Stuffed mussels, Istanbul street-style

Stuffed mussels, Istanbul street-style

Lisa Cohen and William Meppem

For us, a defining image of Istanbul will always be the great trays of gleaming blue–black mussels that are sold from vendors around the street cafés, markets and waterfront. They were exquisitely displayed, the shells open just enough to reveal their stuffing of plump orange mussel, herbed rice, pine nuts and currants. Always willing to make the most of this bounty, we also learned the elegant art of eating these mussels: you break off the top shell, squeeze on a little lemon juice, then use the loose shell as a scoop to spoon the delicious contents straight into your mouth.

There’s also an art to opening live mussels, but it definitely gets easier with practice. Soaking the mussels in warm water first relaxes them, so that the shells open a little. You then insert a sharp knife between the shells along the flat edge and cut through the mussel where it is attached to the top, rounded end. The shells can then be prised open gently and filled with the traditional rice stuffing before cooking.
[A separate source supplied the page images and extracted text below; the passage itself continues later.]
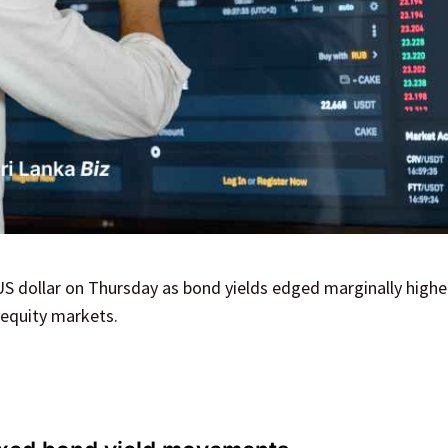
US dollar on Thursday as bond yields edged marginally highe
 equity markets.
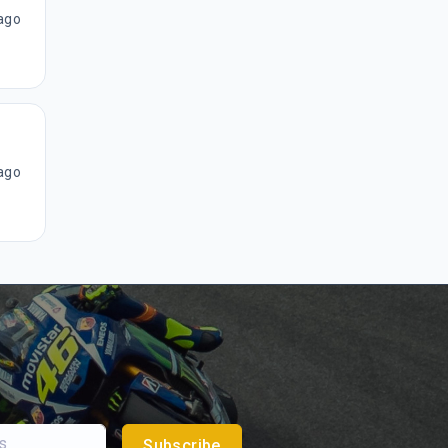
ago
ago
Subscribe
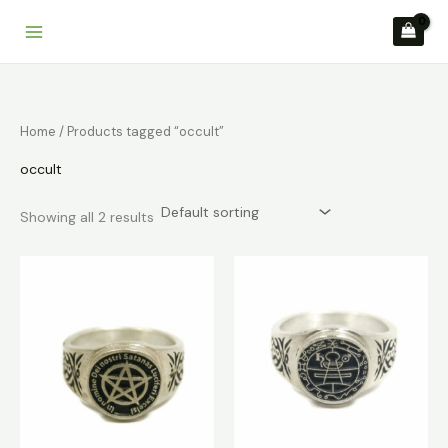
Skip
to
content
Home
/ Products tagged “occult”
occult
Showing all 2 results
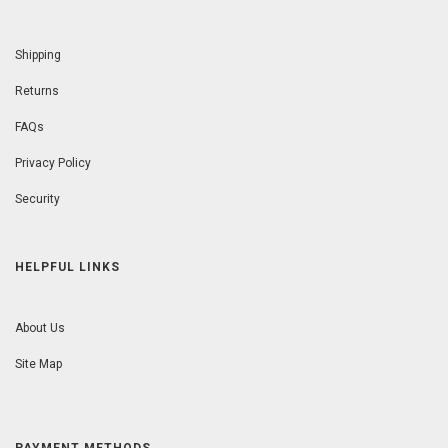
Shipping
Returns
FAQs
Privacy Policy
Security
HELPFUL LINKS
About Us
Site Map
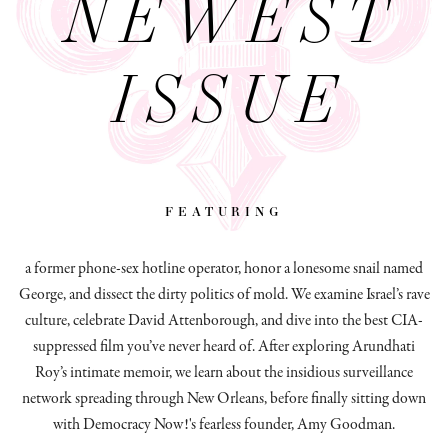
NEWEST
ISSUE
featuring
a former phone-sex hotline operator, honor a lonesome snail named
George, and dissect
the dirty politics of mold.
We examine Israel’s rave
culture, celebrate David Attenborough, and dive into the best CIA-
suppressed film you’ve never heard of. After exploring Arundhati
Roy’s intimate memoir, we learn about the insidious surveillance
network spreading through New Orleans, before finally sitting down
with Democracy Now!'s fearless founder, Amy Goodman.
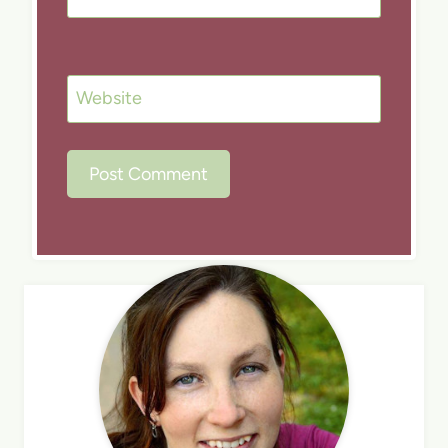
Website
This is a great starter – for an extra-special presentation, lightly brush the shells with vegetable oil to give them a glossy sheen.


Quantity Ingredient
1/4 cup currants
150g short-grain rice
30 mussels, cleaned and bearded
80ml olive oil
60g pine nuts
1 large onion, finely diced
2 garlic cloves, finely chopped
1/4 teaspoon ground nutmeg
1 teaspoon ground cinnamon
1 vine-ripened tomato, grated
pinch sea salt
boiling water
1/3 cup dill, finely chopped
1/3 cup flat-leaf parsley leaves, finely chopped
lemon wedges, to serve


  1. Soak the currants in a little warm water for 10–15 minutes, then drain.
  2. Meanwhile, put the rice into a large bowl and rinse well under cold running water, working your fingers through it to loosen the starch. Drain off the milky water and repeat until the water runs clear. Cover the rice with cold water and leave to soak for 10 minutes. Drain the rice and rinse a final time.
  3. Soak the cleaned mussels in a sink or large bowl of warm water for about 10 minutes.
  4. Heat the oil in a saucepan. Fry the pine nuts, onion, garlic and spices on a medium–low heat for about 10 minutes until the pine nuts begin to colour a light golden brown. Stir in the drained rice, tomato and currants and cook for 2 minutes. Season lightly with salt, then pour on enough boiling water to just cover the rice. Stir, then bring to the boil and cover with a tight-fitting lid. Cook over a very low heat for 15 minutes, or until the liquid has been absorbed. Tip the rice into a shallow bowl, then fork through the herbs and leave to cool a little.
  5. To prepare the mussels, use a small sharp knife and work over a large bowl to catch and reserve the juices. Hold each mussel by its narrow end, with the ‘pointed’ edge facing outwards. Insert the knife between the two shells near the large rounded top and cut through the mollusc where it is attached. You should then be able to prise the shells open, taking care not to break them – the idea is to open them slightly, not fully, and for the mussels to stay in their shells.
  6. Strain the reserved mussel juice into a measuring jug and add water to make it up to about 500 ml if necessary, then tip this into a large, heavy-based saucepan. Stand a colander inside the pan. Spoon a generous amount of rice into each mussel, then squeeze the shells shut and wipe away any excess. Stack the mussels in the colander and cover with wet baking paper. Weight the mussels down with a plate to keep them from opening too wide as they cook. Cover the pan and bring to the boil, then lower the heat and simmer for about 20 minutes.
  7. Remove from the heat and let the mussels cool in the pan. When cold, refrigerate for at least 1 hour before serving chilled or at room temperature.
  8. Stack the mussels onto a serving platter when ready to serve. To eat, break off the top shell, squeeze on a little lemon juice, then use the loose shell to scoop out the contents.